Tyson H, Haley B
Comput Methods Programs Biomed. 1985 Oct;21(1):3-10. doi: 10.1016/0169-2607(85)90057-4.
A program to calculate optimum alignment between two sequences, which may be DNA, amino acid or other information, has been written in PASCAL. The Sellers' algorithm for calculating distance between sequences has been modified to reduce its demands on microcomputer memory space by more than half. Gap penalties and mismatch scores are user-adjustable. In 48 K of memory the program aligns sequences up to 170 elements in length; optimum alignment and total distance between a pair of sequences are displayed. The program aligns longer sequences by subdivision of both sequences into corresponding, overlapping sections. Section length and amount of section overlap are user-defined. More importantly, extension of this modification of Sellers' algorithm to align longer sequences, given hardware and compilers/languages capable of using a larger memory space (e.g. 640 K), shows that it is now possible to align, without subdivision, sequences with up to 700 elements each. The increase in computation time for this program with increasing sequence lengths aligned without subdivision is curvilinear, but total times are essentially dependent on hardware/language/compiler combinations. The statistical significance of an alignment is examined with conventional Monte Carlo approaches.
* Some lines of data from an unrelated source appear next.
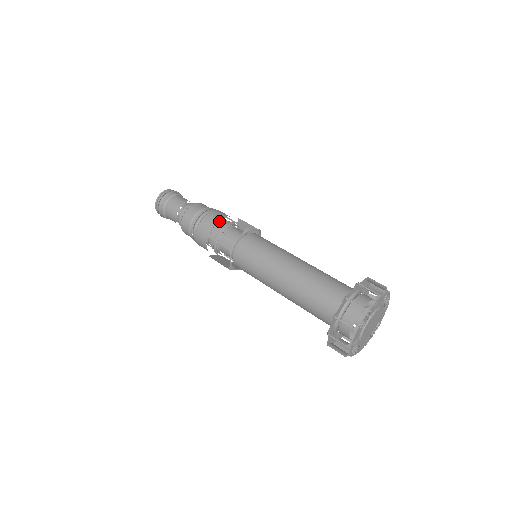
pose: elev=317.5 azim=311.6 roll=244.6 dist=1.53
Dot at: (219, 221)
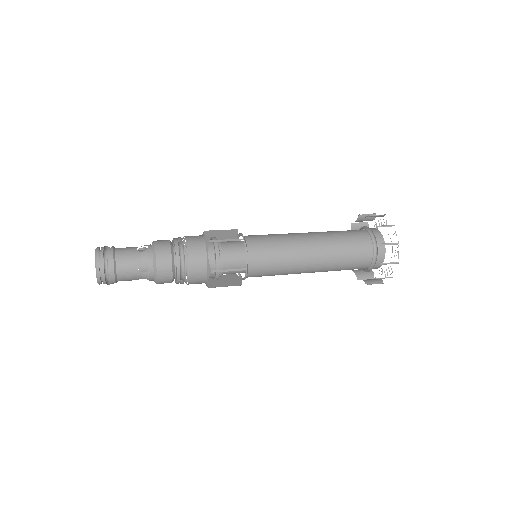
Dot at: occluded
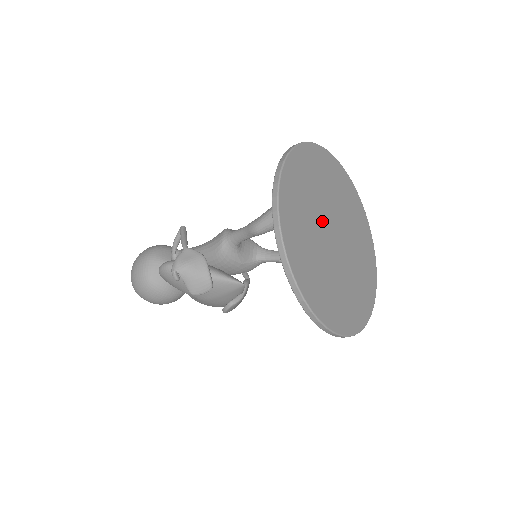
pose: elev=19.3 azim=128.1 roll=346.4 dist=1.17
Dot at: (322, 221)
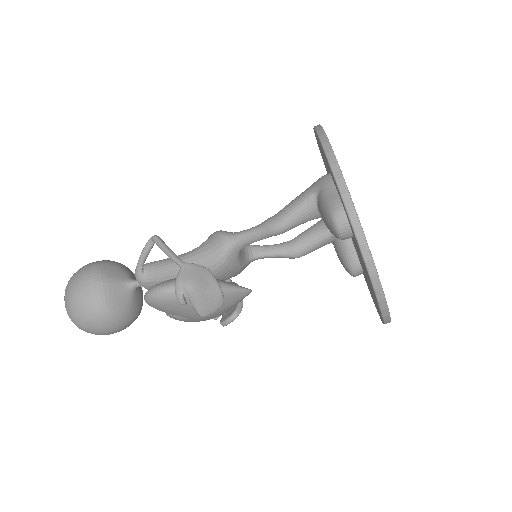
Dot at: occluded
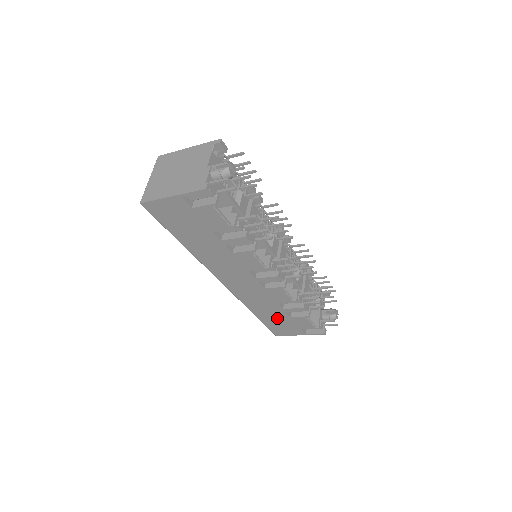
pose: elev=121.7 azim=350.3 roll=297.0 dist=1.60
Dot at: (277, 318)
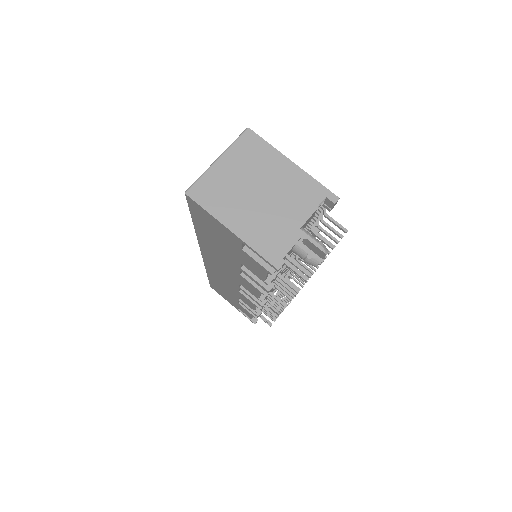
Dot at: occluded
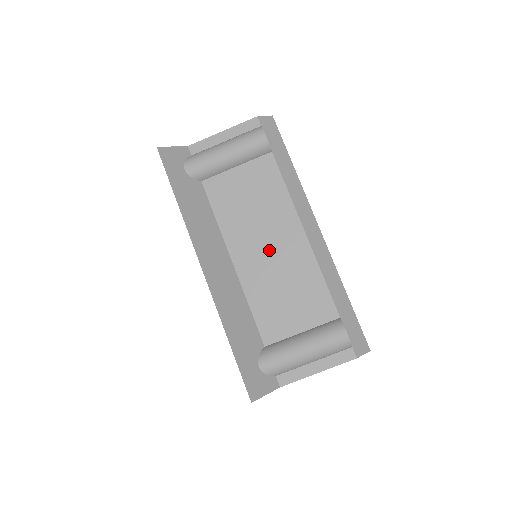
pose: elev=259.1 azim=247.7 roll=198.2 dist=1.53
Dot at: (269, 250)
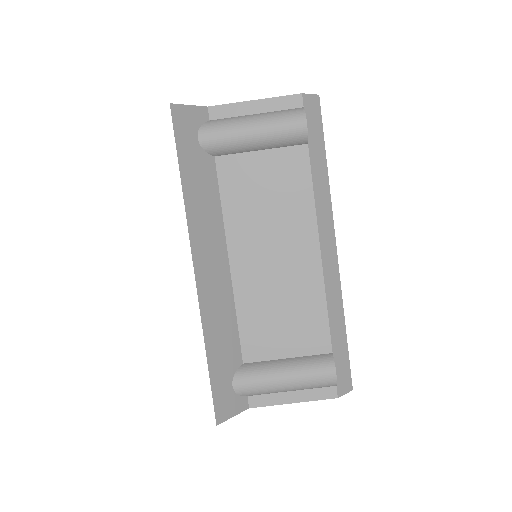
Dot at: (274, 260)
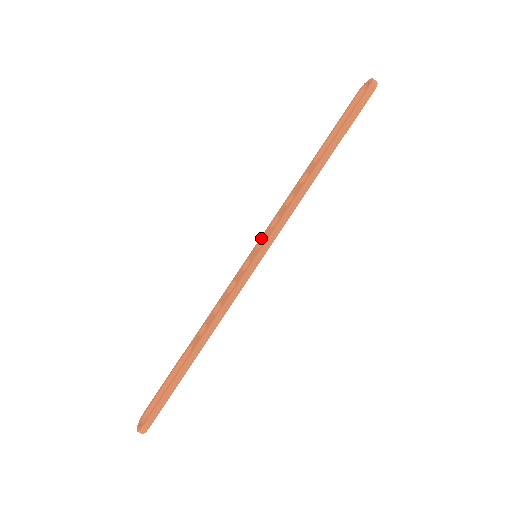
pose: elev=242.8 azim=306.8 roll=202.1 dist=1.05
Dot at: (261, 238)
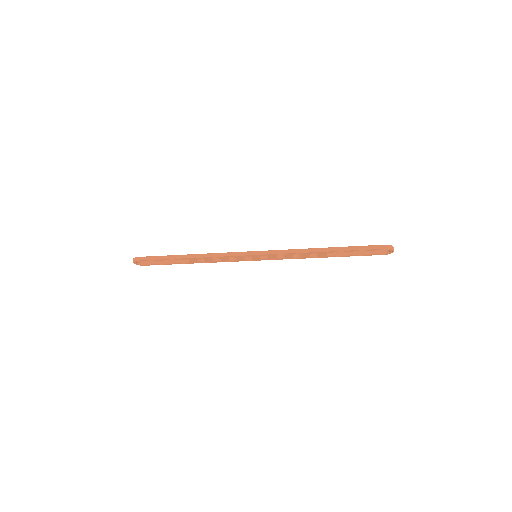
Dot at: occluded
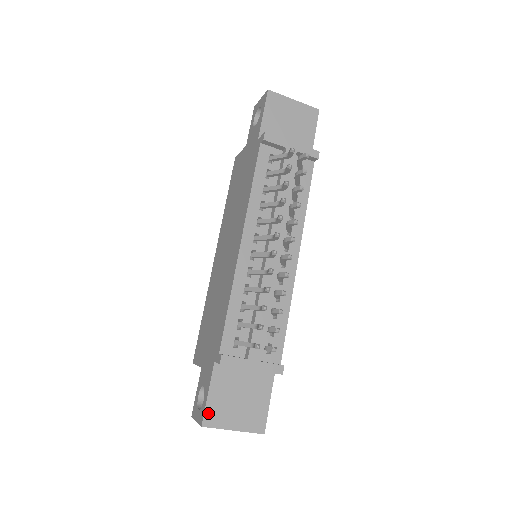
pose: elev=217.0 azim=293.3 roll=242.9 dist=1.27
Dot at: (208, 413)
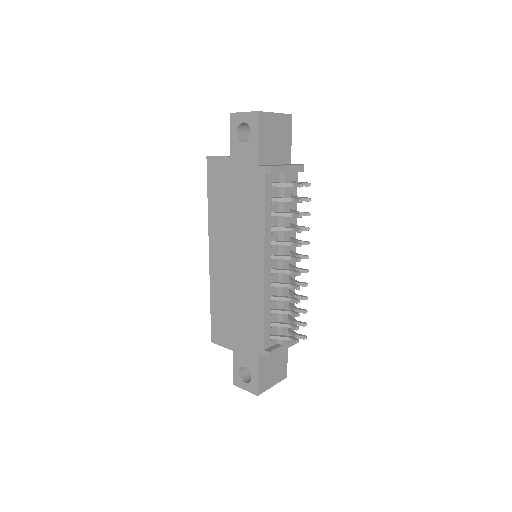
Dot at: (259, 386)
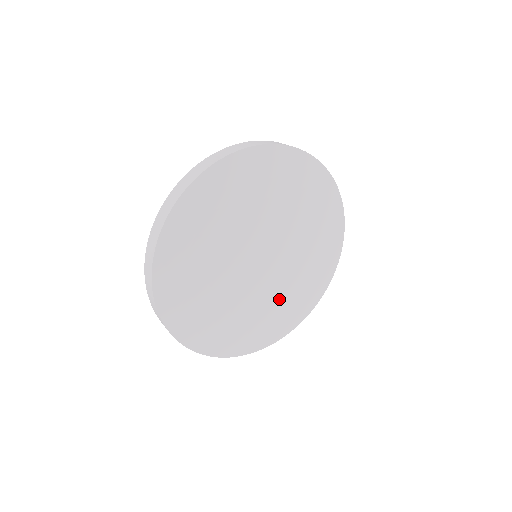
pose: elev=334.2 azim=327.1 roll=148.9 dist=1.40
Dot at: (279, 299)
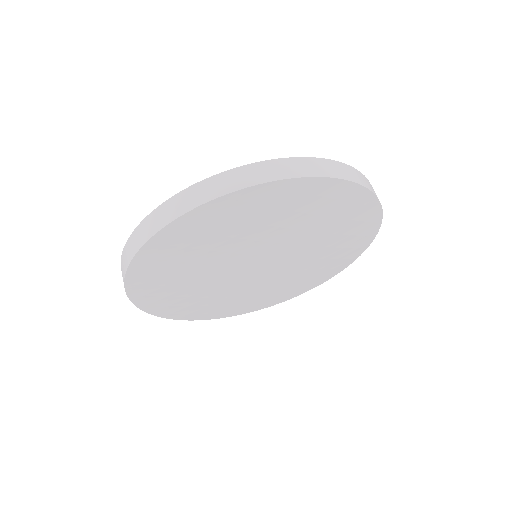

已用PASCAL语言编写了一个程序,用于计算两个序列之间的最佳比对,这两个序列可以是DNA、氨基酸序列或其他信息。对用于计算序列间距离的塞勒斯算法进行了修改,以将其对微型计算机内存空间的需求减少一半以上。空位罚分和错配得分可由用户调整。在48K内存中,该程序可比对长度达170个元素的序列;显示一对序列之间的最佳比对和总距离。该程序通过将两个序列都细分为相应的重叠部分来比对更长的序列。片段长度和片段重叠量由用户定义。更重要的是,将塞勒斯算法的这种修改扩展到比对更长的序列,在具备能够使用更大内存空间(例如640K)的硬件以及编译器/语言的情况下,表明现在可以在不细分的情况下比对每个序列多达700个元素的序列。该程序在不细分的情况下随着比对序列长度增加,计算时间的增加呈曲线关系,但总时间基本上取决于硬件/语言/编译器的组合。用传统的蒙特卡洛方法检验比对的统计学意义。